CCSSIMath · July 8, 2013 at 4:07 pm

NYSED hasn’t posted the 6/13 exams on their website yet, but we’ve been champing at the bit to see several questions we’ve heard about. Does NYSED have a specific policy (read: gag order) regarding beating them to the publishing punch?

That there was an acknowledged defect in question #24 on this year’s Geometry exam and there were also acknowledged defects in Geometry, 8/2012, and Algebra 2/Trig, 1/2012, it seems that errors are becoming more commonplace, not less, the opposite of what you’d expect from exams that have been given in basically the same format arising from the same syllabi for years.

And these are only the blunders so severe that credit had to be issued to all students, not the usual ambiguities, poor formatting, questionable placement decisions (the issue in your posting), etc., that NYSED won’t own up to.

It also occurred to us that tossing out bad questions is now a mixed blessing for students (and teachers). Once upon a time, before scaling, if a question’s defect was acknowledged and credit given to all, it could only increase the pass rate, and NYSED had to eat crow.

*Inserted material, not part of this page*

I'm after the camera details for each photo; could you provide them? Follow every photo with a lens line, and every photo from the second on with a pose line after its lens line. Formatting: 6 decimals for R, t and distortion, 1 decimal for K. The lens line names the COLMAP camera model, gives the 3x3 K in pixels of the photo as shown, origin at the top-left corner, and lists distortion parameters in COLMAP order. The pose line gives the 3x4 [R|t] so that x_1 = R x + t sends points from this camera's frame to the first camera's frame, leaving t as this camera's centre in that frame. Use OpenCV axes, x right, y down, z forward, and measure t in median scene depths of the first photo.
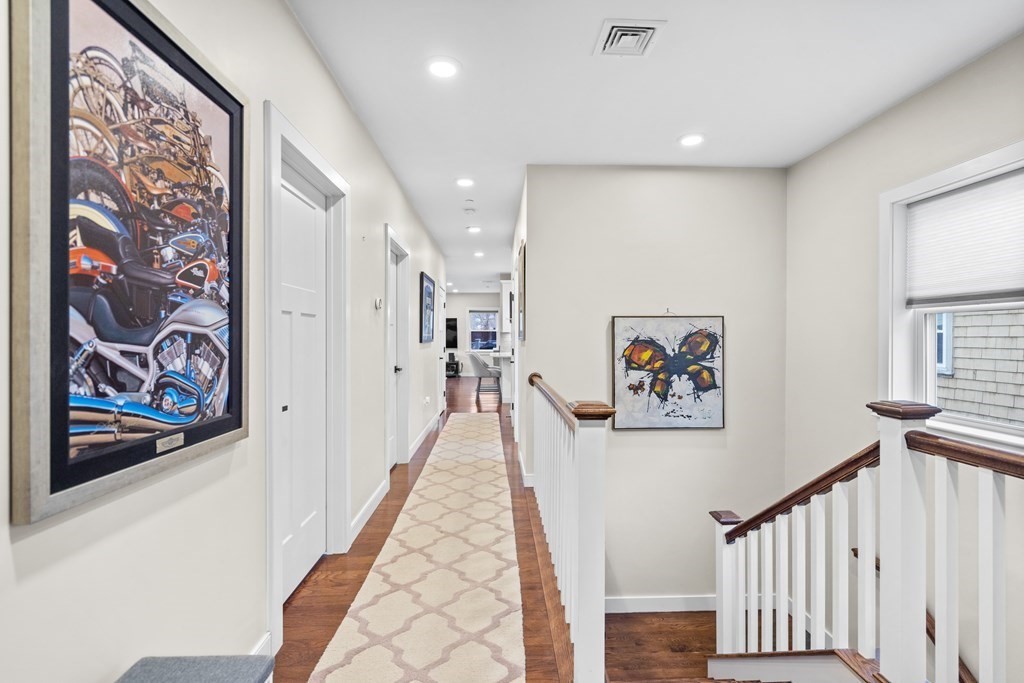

Nowadays, while it seems such acknowledgments continue to benefit students, that’s not necessarily so. Even though all students get credit for such defective questions, it’s possible NYSED, in its secret meetings, concurrently raises the passing cutoff and/or changes the scale. Those who would have gotten the question wrong may improve their standing, but those who got it right anyway may suffer from a raised baseline, with the net effect on overall pass rates not clear.

In other words, NYSED may no longer be accountable to anyone for its blunders.

Finally, there’s no mea culpa from NYSED regarding the psychological effects that bad problems have on students; what do you do about the student who struggles with a defective question, knows the question is bad, and is only met by “do the best you can” from an exam proctor? Psychologists might argue that the fallout may extend past the question and affect a student’s psyche for the entire exam.

    MrHonner · July 8, 2013 at 4:30 pm

    I’m not sure what the hold-up is regarding posting the exams to the official NYSED website, but the exams can be found here:

    There are a number of serious issues (that I will cover in upcoming posts), including those you mentioned. And it surprises me, too, that these incidents are not becoming any less frequent, as evidenced by how many posts I continue to write on this theme.

    I worry too about the psychological effect these kinds of problems can have on test-takers. As I wrote here, detailing one of the most embarrassing math questions I’ve ever seen, the effect of such a problem may well extend past two points.